### SOURCE TEXT
▬▬▬▬▬▬▬▬▬▬

Strachan McQuade (deceased) Interviews Simon Maginn
During the second half of the 90's one of my favourite writers was Simon Maginn, author of such psychological horror masterpieces as Sheep, Virgins and Martyrs, A Sickness of the Soul and Methods of Confinement. Virgins and Martyrs in particular was such a disturbing yet beautifully written classic of the genre that I've now bought and read it three times over the years. It's one of those books you feel obliged to thrust upon friends and demand they read it and then get furiously annoyed when they don't give it back...... ever! However, just when it seemed Simon Maginn had established himself as one the country's best chiller writers he mysteriously vanished off my book-radar. I assumed he was yet another tragic victim of the horror cull that kicked in with the millennium - when entire shelves of horror fiction in bookshops were marched off under cover of darkness to be replaced with wimpy, romantic vampire drivel that made teenage girl's padded training bras heave with unrequited squishy ardour. I hope Bram Stoker burns in hell for what he unwittingly inspired. But all was not lost as far as Simon Maginn was concerned. He popped up from nowhere a few years back with a brilliant novella called Rattus published in the collection, Feral Companions. Since then I've discovered he's also been writing satirical comedy under the name Simon Nolan and published As Good as it Gets (Quartet Books 1999), The Vending Machine of Justice (Quartet Books 2001) and Whitehawk (Revenge Ink 2010). To say I'm highly honoured featuring him on Dead Man Talking is a gross understatement. I thought it would be great fun to have Strachan McQuade conduct the interview in a facsimile of the ruined Brighton Pier in tribute to the novel, Virgin's and Martyrs. But it turned out McQuade much preferred to honour Methods of Confinement instead. Sorry about that, Simon.

▬▬▬▬▬▬▬▬▬▬

### DATASET EXCERPTS
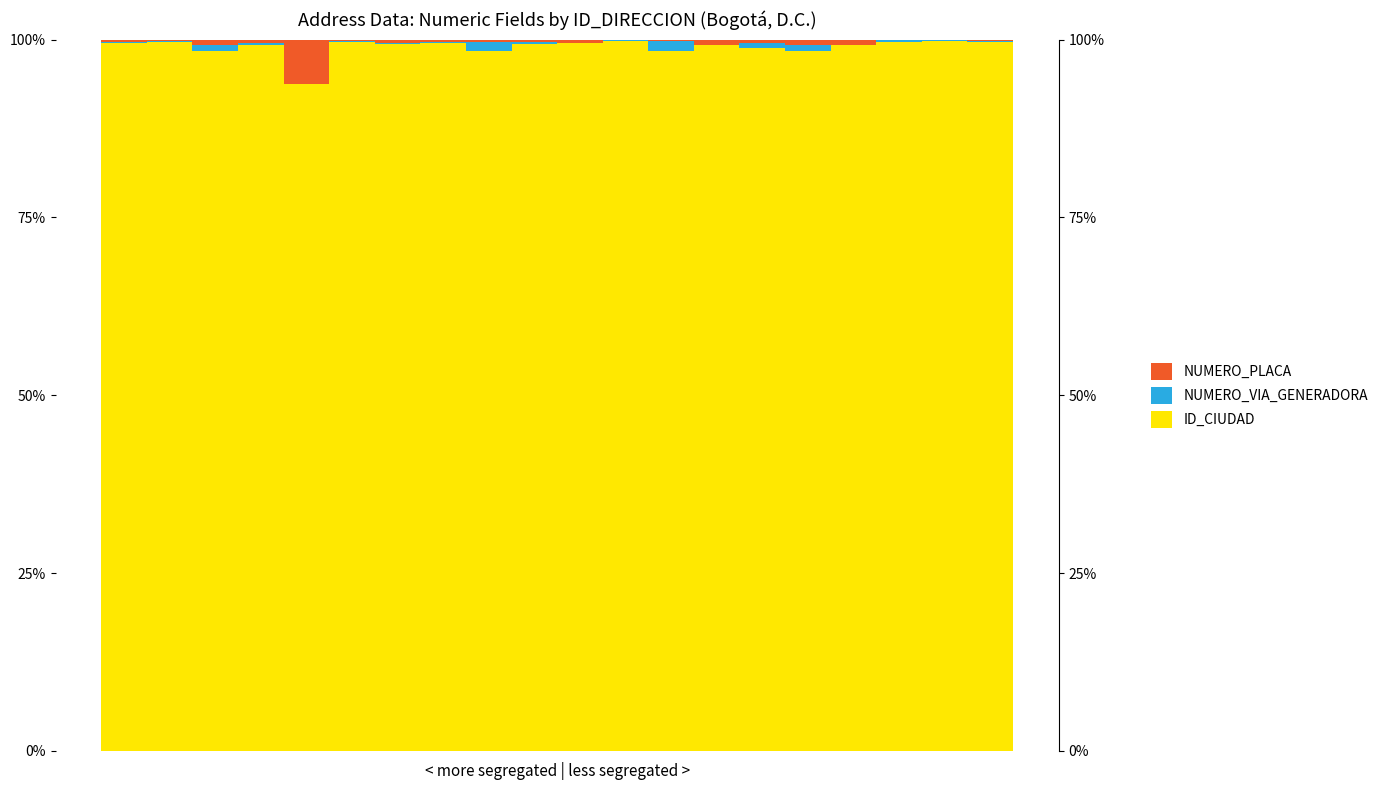

What is the difference between the second highest and minimum values in the ID_CIUDAD series?

6.0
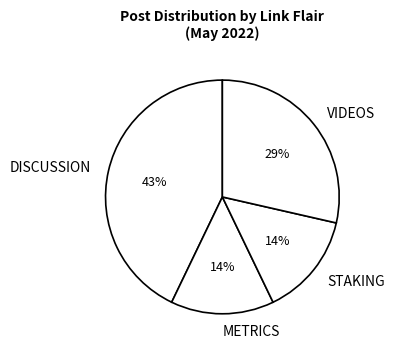

Which slice is the largest?

DISCUSSION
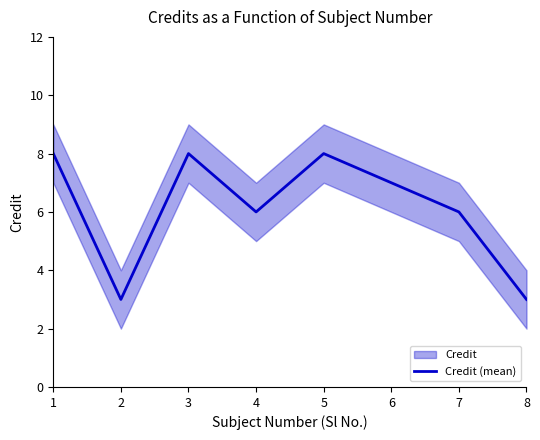

List the labels in order of value, smallest first.

2, 8, 4, 7, 6, 1, 3, 5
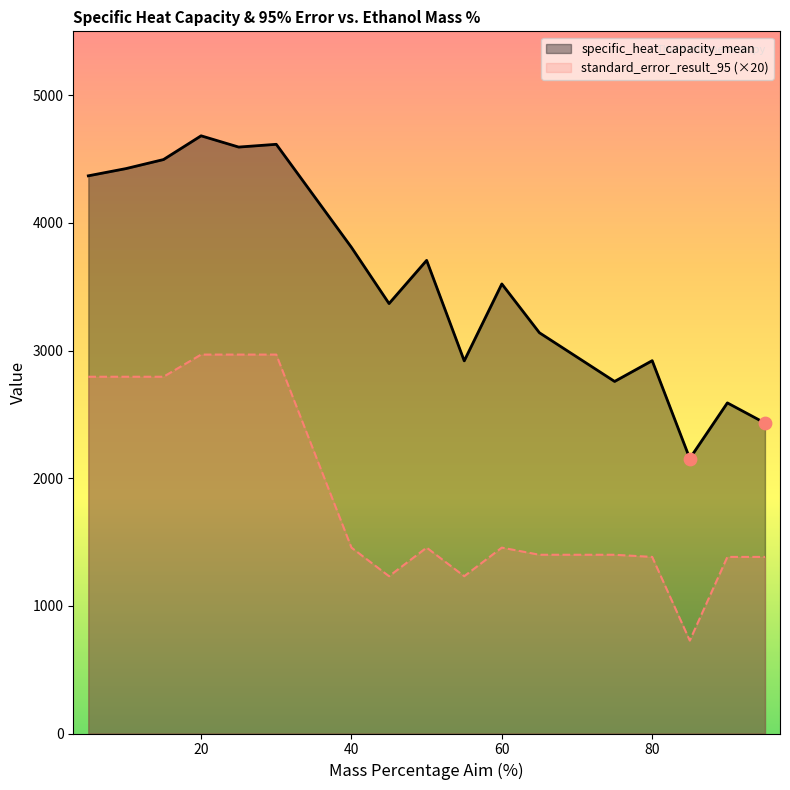

Which series contains the highest Y value?

specific_heat_capacity_mean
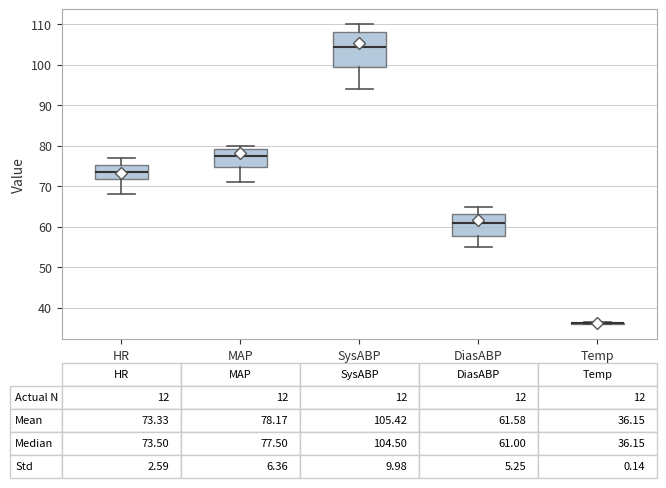

Comparing the boxes themselves (not the whiskers), which one is the tallest?

SysABP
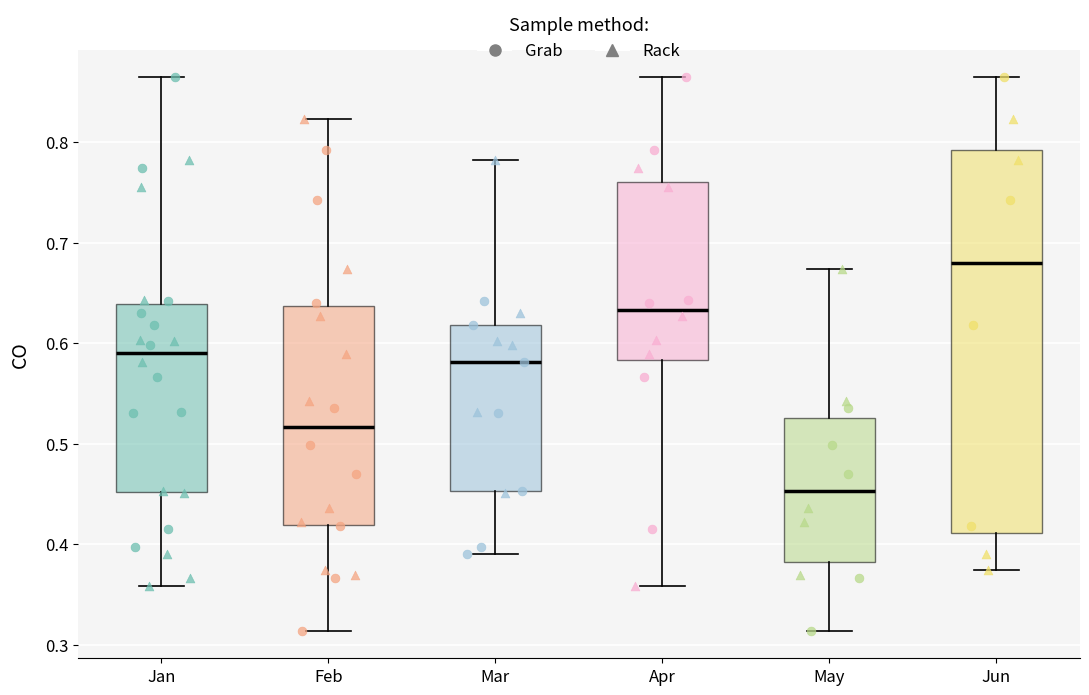

Which box's median line is the lowest?

May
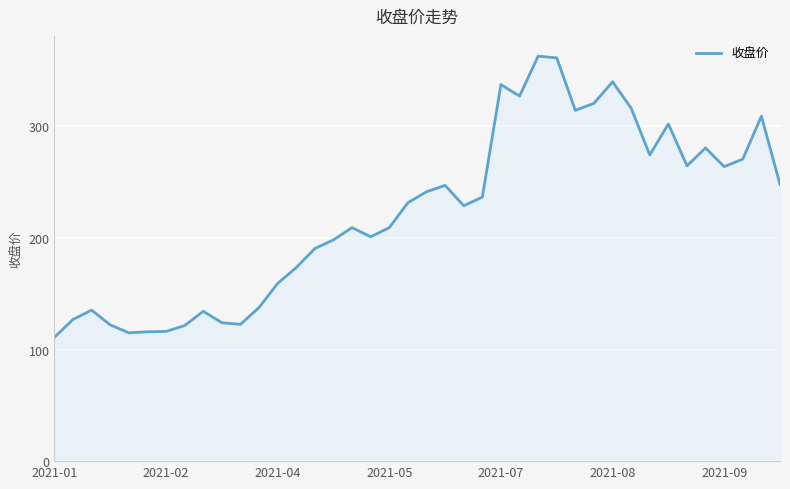

What is the greatest value displayed?

363.0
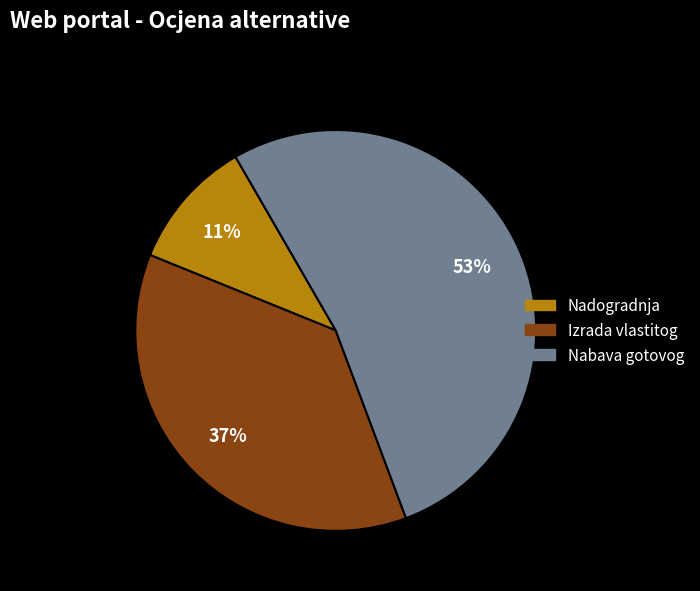

How many segments does this pie chart have?

3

▬▬▬▬▬▬▬▬▬▬

### EXERCISE SET
1. Extract each line of the entries above that contains the word "highest".
2. Take the introduction to the Simon Maginn interview further, starting right after its last sentence.

### RESPONSES FOR EACH TASK
1.
What is the difference between the second highest and minimum values in the ID_CIUDAD series?
Which series contains the highest Y value?

2.
Strachan McQuade R.I.P. |
Simon Maginn |
McQuade: Today on Dead Man Talking I’m having a chin-wag with author Simon Maginn. Thought it would make things more interesting by conducting this interview in a recreation of a scene from Simon’s novel Methods of Confinement. That’s why both Maginn and myself have been tied securely to cane chairs set inside a pokey garden shed at the bottom of a big garden. Hope those ligatures aren’t causing you any painful chaffing, Maginn. No? Then let’s begin.
During the 90's you published four excellent novels of disturbing psychological horror. Sheep, Virgins and Martyrs, A Sickness of the Soul and Methods of Confinement. Then you vanished. Where did you go? And did you remember to leave a note instructing someone to feed the cat?
Maginn: Feed them? I was assuming that a transdimensional super-being would have figured out how to open a tin of Kit-e-kat by now. You know, McQuade, I sometimes wonder if cats really are our masters. What would happen if we all just rose up and threw away our tin openers? What then, eh? ‘Here you are, oh Great and Wise One,’ you could say, ‘here’s your Kit-e-kat. In a tin. Still feeling superior, are we?’
Well I don’t know what happened about the books really. There’s always this presumption that you’re going to carry on doing more and more of whatever it is you’ve done before. But I never felt that very strongly. I just had a few things I wanted to get off my chest, and then job’s a good ‘un. Sometimes there’s nothing more to say, and that’s about where I got to after number four horror book. There just wasn’t a number five. I started writing different things. There’s a postscript, a horror novella called Rattus, which came out two years ago, after a gap of, what, fifteen years? I have no explanation for any of it, I’m afraid. The cats made me do it.
McQuade: Ha! That old excuse. As a man of the cloth, whenever I got caught with my hand in the biscuit barrel (that's a euphemism for larking about with some flighty HRT-driven parishioner) I just told my wife that God made me do it. It's amazing how easy some women are to fool.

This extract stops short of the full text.